Nobody is exactly sure what the automobile interior of the future is going to look like, but CES 2017 gave us some clues. At the Volkswagen booth, a high-tech interior concept with a three-dimensional dashboard, negt-gen head-up display, and eye tracking gave us a glimpse of how automakers may combine sweet graphics with technology designed to minimize distraction. Check out the video above to see how the Volkswagen Interactive Experience is supposed to work, then come back for some thoughts on what didn't. Spoiler alert: this future stuff is hard.

The coolest bit of tech in VW's interior concept is the three-dimensional gauge cluster. There are two LCD screens, one in front of the other. The top layer is usually transparent, meaning you can see the screen behind it pretty much all the time. When that front screen is lit and you can see both screens, the result is a cool 3D effect that requires no special glasses and looks way more realistic than anything achievable with a single panel.

A more traditional touch-sensitive LCD serves as the infotainment screen. The content is tailored specifically for the driver through the use of an individual Volkswagen User ID. That means any VW vehicle, even a rental, that a driver uses will know his or her preferred settings. Finally, the AR Head-Up Display projects information directly onto the windshield like all HUDs do. Instead of a small window out of the driver's direct field of view, though, this augmented reality system can cast useful info over a much larger area, right where it's most applicable. Think virtual speed limit signs or overlaid street names.

Heading to CES, the tech I was most intrigued by was eye-tracking technology. Unfortunately, no matter how long I stared at a tiny little dot in VW's conceptual dash while the cameras tried to locate my eyes, the system failed. Undeterred, I tried again at the Bosch booth, which was demonstrating similar eye-tracking technology. And again, the system failed.

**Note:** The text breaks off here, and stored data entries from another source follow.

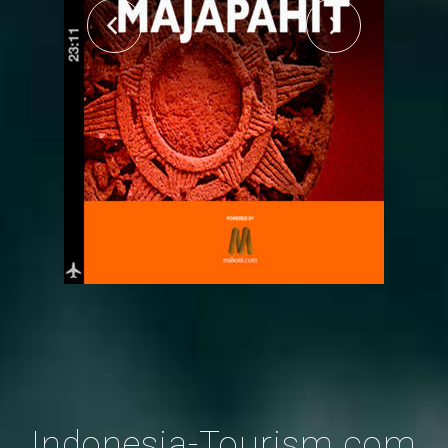
Indonesia-Tourism.com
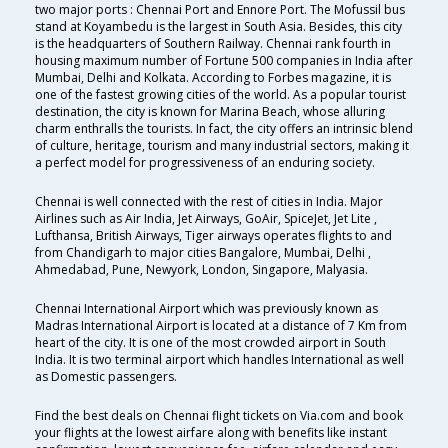
two major ports : Chennai Port and Ennore Port. The Mofussil bus
stand at Koyambedu is the largest in South Asia. Besides, this city
is the headquarters of Southern Railway. Chennai rank fourth in
housing maximum number of Fortune 500 companies in India after
Mumbai, Delhi and Kolkata. According to Forbes magazine, it is
one of the fastest growing cities of the world. As a popular tourist
destination, the city is known for Marina Beach, whose alluring
charm enthralls the tourists. In fact, the city offers an intrinsic blend
of culture, heritage, tourism and many industrial sectors, making it
a perfect model for progressiveness of an enduring society.
Chennai is well connected with the rest of cities in India. Major
Airlines such as Air India, Jet Airways, GoAir, SpiceJet, Jet Lite ,
Lufthansa, British Airways, Tiger airways operates flights to and
from Chandigarh to major cities Bangalore, Mumbai, Delhi ,
Ahmedabad, Pune, Newyork, London, Singapore, Malyasia.
Chennai International Airport which was previously known as
Madras International Airport is located at a distance of 7 Km from
heart of the city. It is one of the most crowded airport in South
India. It is two terminal airport which handles International as well
as Domestic passengers.
Find the best deals on Chennai flight tickets on Via.com and book
your flights at the lowest airfare along with benefits like instant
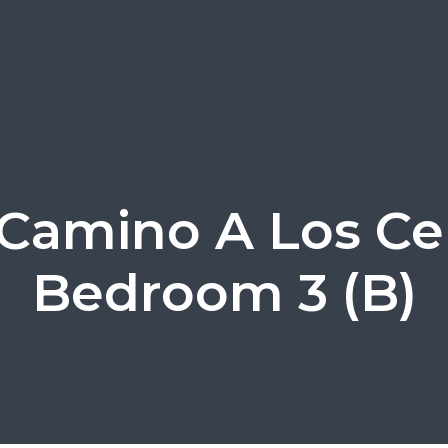
 Camino A Los Cer
Bedroom 3 (B)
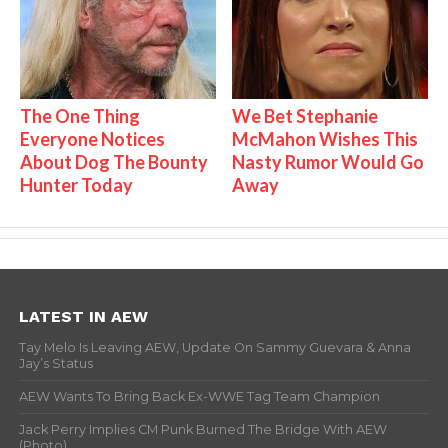
The One Thing
We Bet Stephanie
Everyone Notices
McMahon Wishes This
About Dog The Bounty
Nasty Rumor Would Go
Hunter Today
Away
LATEST IN AEW
Tay Melo Is Leaving AEW, Update On Sammy Guevara & Anna
Jay’s Status
AEW Wants To Bring Back Ex-WWE Tag Team Champion
Jack Perry Implies CM Punk Burned The Bridge With AEW
(Photo)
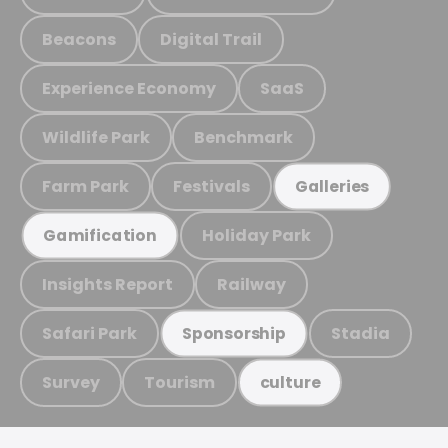
Beacons
Digital Trail
Experience Economy
SaaS
Wildlife Park
Benchmark
Farm Park
Festivals
Galleries
Holiday Park
Gamification
Insights Report
Railway
Safari Park
Stadia
Sponsorship
Survey
Tourism
culture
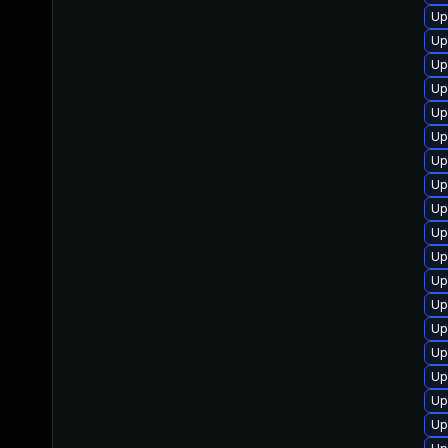
Up
Up
Up
Up
Up
Up
Up
Up
Up
Up
Up
Up
Up
Up
Up
Up
Up
Up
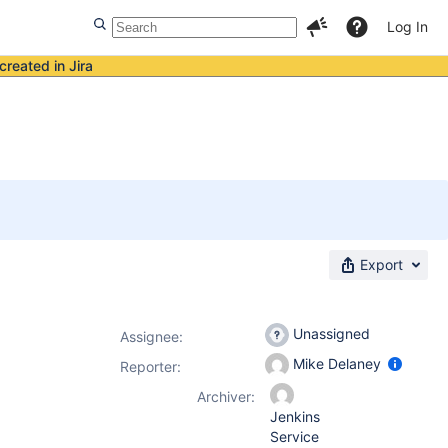
Log In
created in Jira
Export
Unassigned
Assignee:
Mike Delaney
Reporter:
Archiver:
Jenkins
Service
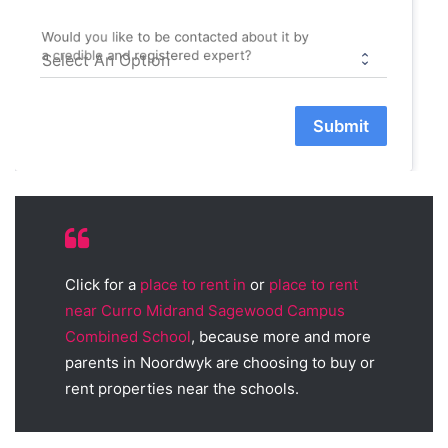
Would you like to be contacted about it by
a credible and registered expert?
Submit
Click for a
place to rent in
or
place to rent
near Curro Midrand Sagewood Campus
Combined School
, because more and more
parents in Noordwyk are choosing to buy or
rent properties near the schools.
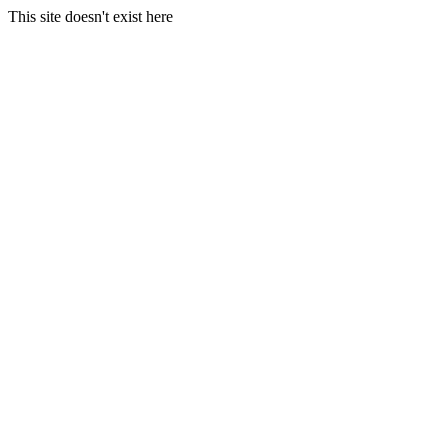
This site doesn't exist here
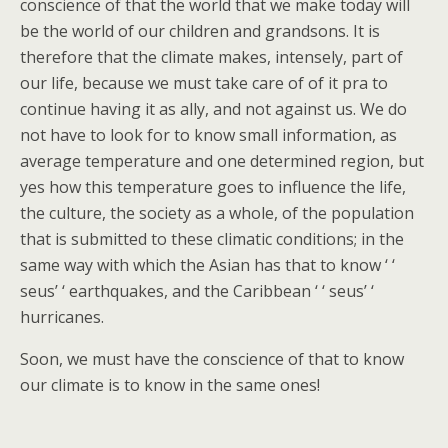
conscience of that the world that we make today will
be the world of our children and grandsons. It is
therefore that the climate makes, intensely, part of
our life, because we must take care of of it pra to
continue having it as ally, and not against us. We do
not have to look for to know small information, as
average temperature and one determined region, but
yes how this temperature goes to influence the life,
the culture, the society as a whole, of the population
that is submitted to these climatic conditions; in the
same way with which the Asian has that to know ‘ ‘
seus’ ‘ earthquakes, and the Caribbean ‘ ‘ seus’ ‘
hurricanes.
Soon, we must have the conscience of that to know
our climate is to know in the same ones!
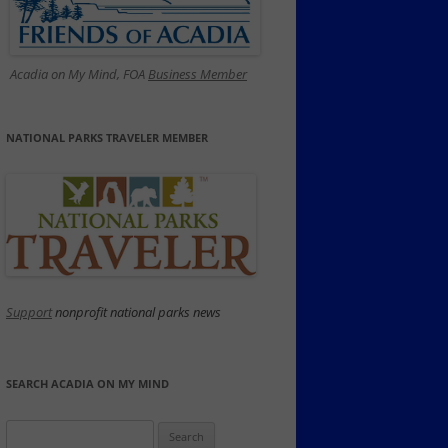
Acadia on My Mind, FOA
Business Member
NATIONAL PARKS TRAVELER MEMBER
Support
nonprofit national parks news
SEARCH ACADIA ON MY MIND
Search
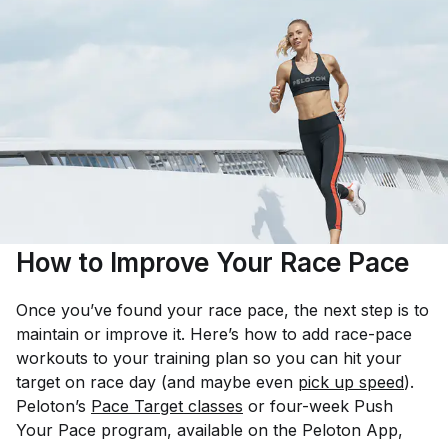
How to Improve Your Race Pace
Once you’ve found your race pace, the next step is to
maintain or improve it. Here’s how to add race-pace
workouts to your training plan so you can hit your
target on race day (and maybe even
pick up speed
).
Peloton’s
Pace Target classes
or four-week Push
Your Pace program, available on the Peloton App,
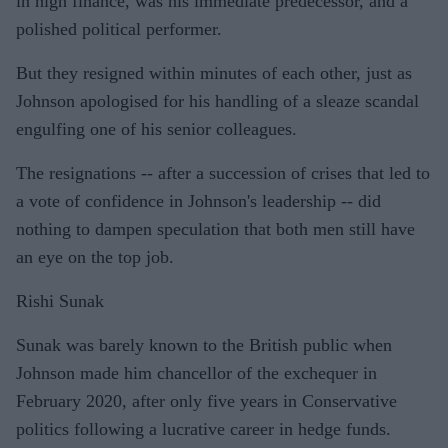
in high finance, was his immediate predecessor, and a
polished political performer.
But they resigned within minutes of each other, just as
Johnson apologised for his handling of a sleaze scandal
engulfing one of his senior colleagues.
The resignations -- after a succession of crises that led to
a vote of confidence in Johnson's leadership -- did
nothing to dampen speculation that both men still have
an eye on the top job.
Rishi Sunak
Sunak was barely known to the British public when
Johnson made him chancellor of the exchequer in
February 2020, after only five years in Conservative
politics following a lucrative career in hedge funds.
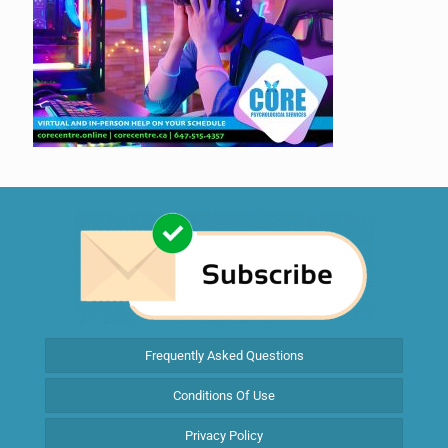
Frequently Asked Questions
Conditions Of Use
Privacy Policy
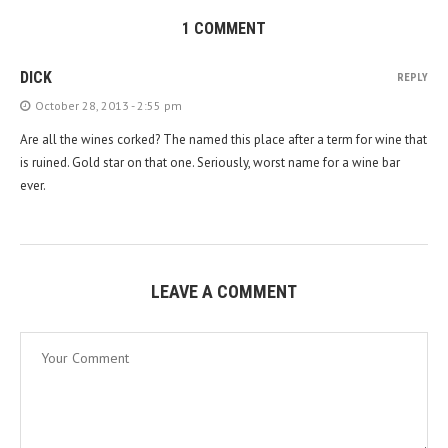
1 COMMENT
DICK
REPLY
October 28, 2013 - 2:55 pm
Are all the wines corked? The named this place after a term for wine that
is ruined. Gold star on that one. Seriously, worst name for a wine bar
ever.
LEAVE A COMMENT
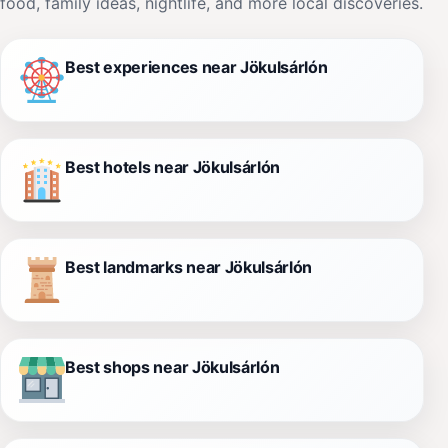
food, family ideas, nightlife, and more local discoveries.
Best experiences near Jökulsárlón
Best hotels near Jökulsárlón
Best landmarks near Jökulsárlón
Best shops near Jökulsárlón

An engineer from VW thought the problem may have something to do with the lenses of my glasses. Apparently, there was an issue getting the cameras to see through polarized lenses, but that was resolved. My lenses, though, block over 90-percent of blue-spectrum light. That's supposed to help reduce eye strain for people who stare at computer screens all day. It may also have the side effect of breaking eye-tracking technology, at least at this early stage. I'll just have to try again next year.